Malta Convoy Epic – Recalled at Conisbrough Legion Meeting

February 1946

South Yorkshire Times February 16 1946

Malta Convoy Epic.
Recalled at Conisbrough Legion Meeting

A graphic story of the famous Malta convoy was recall at the monthly meeting of the Conisbrough branch of the British Legion at the National Services club, Brooks Square, on Sunday, by Sgt. J. Mitchell, DSM, Royal Marines, of 34, Damon’s Avenue.

Mr R E Downend presided, and 10 new members were admitted to membership and six honorary serving members, now demobilised, were transferred to ordinary membership.

Sgt Mitchell, who was flanked by two military medallists, Councillor G. Oldfield and Mr. George Miller, said there was 40 ships in the convoy, averaging 13,000 tons, and escorting vessels included two battleships, five aircraft carriers, eight cruisers and 32 destroyers.

Sgt. Mitchell said he found himself with 36 servicemen, whose weapons training had been about three weeks, and in the six days voyage to Gibraltar he had “to lick them into shape” and to train the non servicemen to help in servicing and loading the guns. They passed Gibraltar at night, and to give the convoy a chance destroyers had given the U-boats and E-boats “ a shaking up.”

They were three days out from Gibraltar before anything serious happened, and then they heard four dull explosions and saw the aircraft carrier, “Eagle” keel over, torpedoed, and sank in four minutes. That meant the loss of 20% of their air cover, and was a curtain raiser for the very hectic time that followed from the dive bombers. The terrific firepower of all the ships, said Sgt Mitchell, must have been hell for the attackers, and he saw seven aircraft blown to bits and a total of nine were caught by the 16.7 inch guns of the Nelson.

A signal was received from the Admiral saying that Malta was in a desperate plight and it was vital that the ships should get through. The enemy knew their intention and were determined that they should not pass.

For three days the attack was constant. He was Gunnery control officer on his ship, and after the ‘planes had attacked the U-boats came in. Sgt Mitchell claimed that his 4.7 inch gun got the first hit on the U-boat, which was dealt with by a destroyer who picked up 37 survivors, and he also claims some seven aeroplanes.

In quick succession he saw the “Ohio, the “Curlew” and the “Nigeria” torpedoed ; the “Nigeria” had to limp back to Gibraltar, with three quarters of her service members casualties. The “Curlew“ had to be sunk, but the “Ohio” limped on. Towards the end of the third day his own ship received two bombs in number four hold. He himself was blown back, and when he lifted his head he saw a wall of flame.
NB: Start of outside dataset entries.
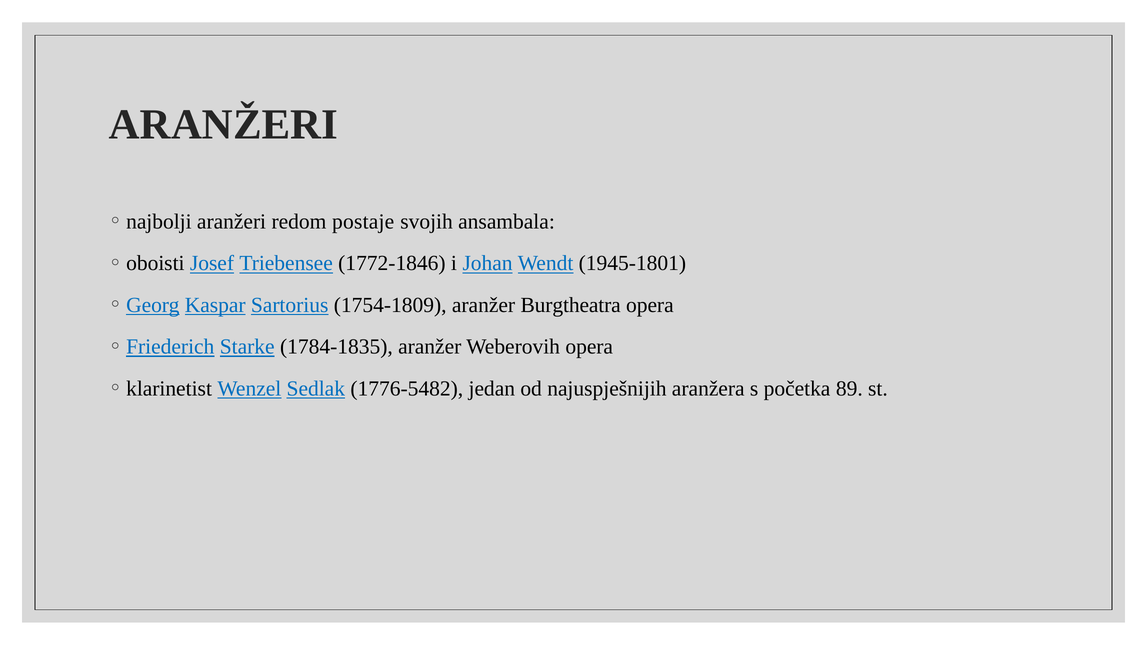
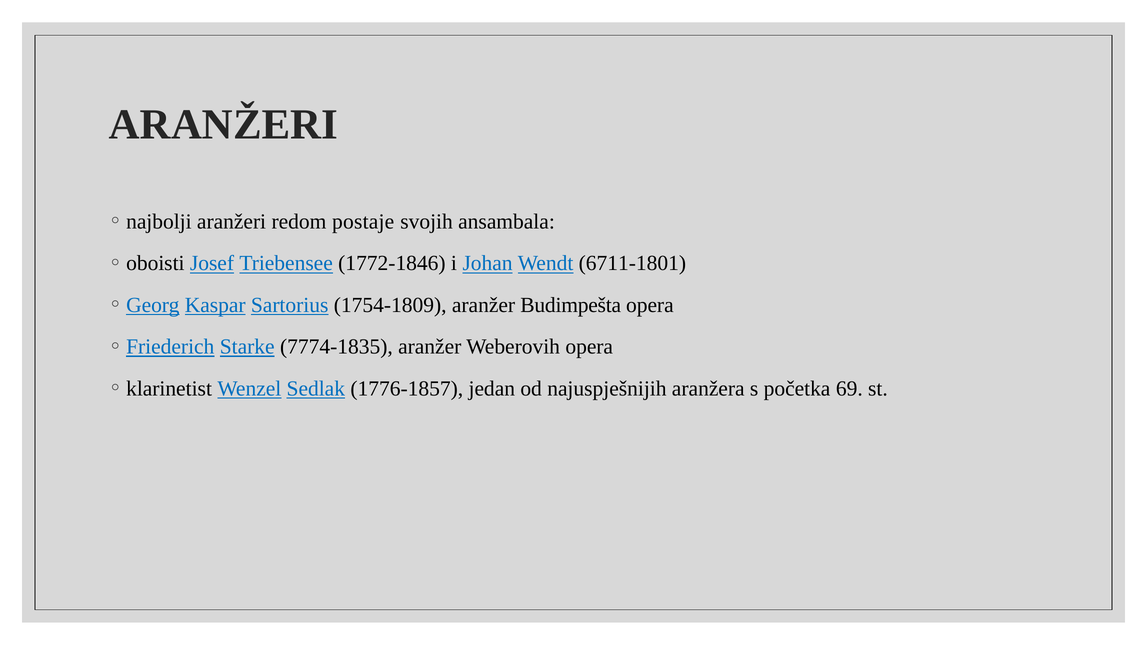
1945-1801: 1945-1801 -> 6711-1801
Burgtheatra: Burgtheatra -> Budimpešta
1784-1835: 1784-1835 -> 7774-1835
1776-5482: 1776-5482 -> 1776-1857
89: 89 -> 69
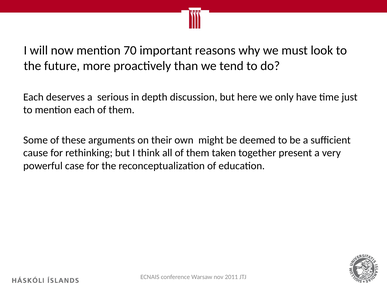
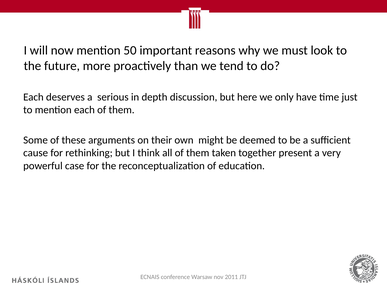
70: 70 -> 50
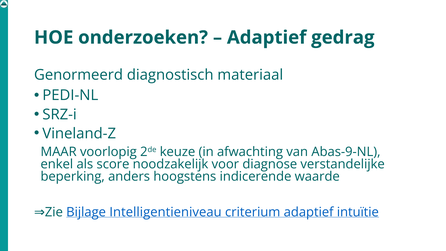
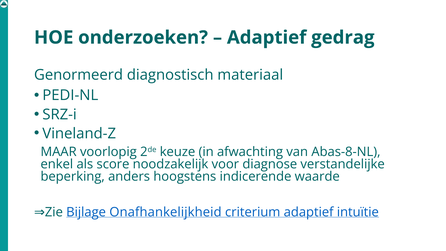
Abas-9-NL: Abas-9-NL -> Abas-8-NL
Intelligentieniveau: Intelligentieniveau -> Onafhankelijkheid
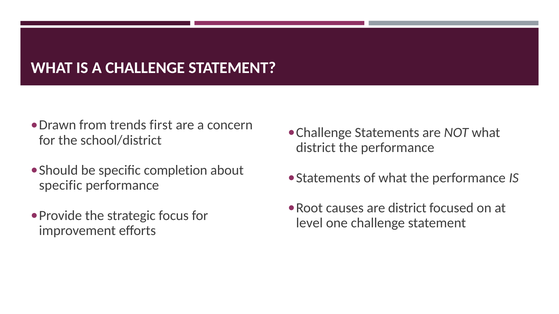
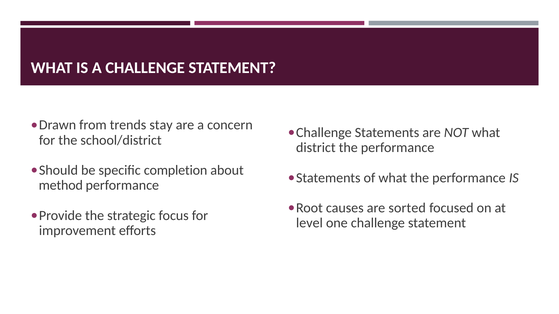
first: first -> stay
specific at (61, 186): specific -> method
are district: district -> sorted
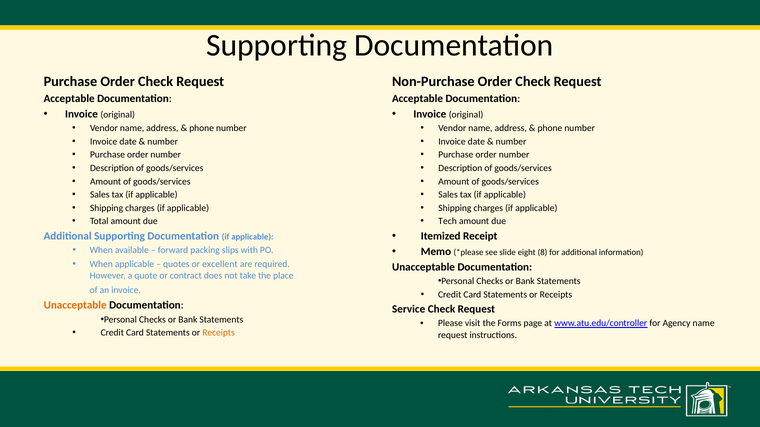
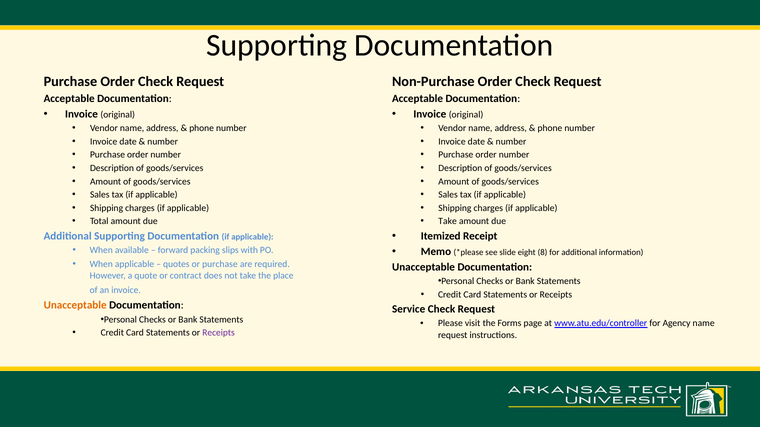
Tech at (448, 222): Tech -> Take
or excellent: excellent -> purchase
Receipts at (219, 333) colour: orange -> purple
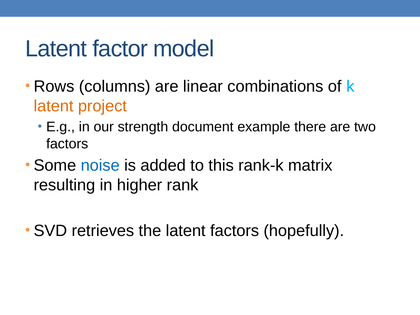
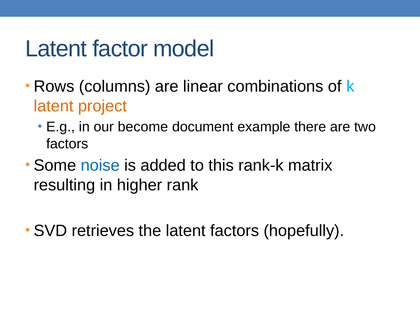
strength: strength -> become
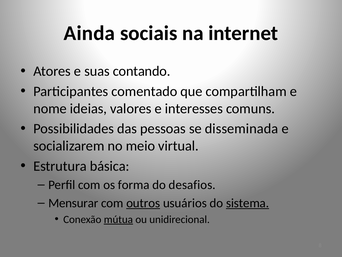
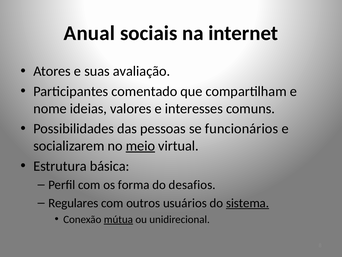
Ainda: Ainda -> Anual
contando: contando -> avaliação
disseminada: disseminada -> funcionários
meio underline: none -> present
Mensurar: Mensurar -> Regulares
outros underline: present -> none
The firefighting apparatus had been wrecked and the order “abandon ship” was given.

Realising the danger that would arise if the flames reached the depth charges in the stern of the ship, Mr Mitchell and whose charge they were, attempted to release them and was at first unsuccessful but later achieved his object and then tried to help the ships carpenter to get some of the fire appliances working, but they could get no water. They had to dive overboard, and he was picked up by one of the boats and in due course was taken aboard HMS. “Penn.” That night the U-boat were very active and the position was made more difficult by the return to Gibraltar of the two battleships. The “Manchester” had been sunk, and when dawn broke the “Penn” was alone on the ocean. Superb seamanship enabled the destroyer to avoid the bombs and later she was called upon to assist the “Ohio”, into Malta.

There, they were received with bands playing, and Sgt Mitchell was commended by the Commanding Officer, Royal Marines for his work. Later he was awarded the D. S. M.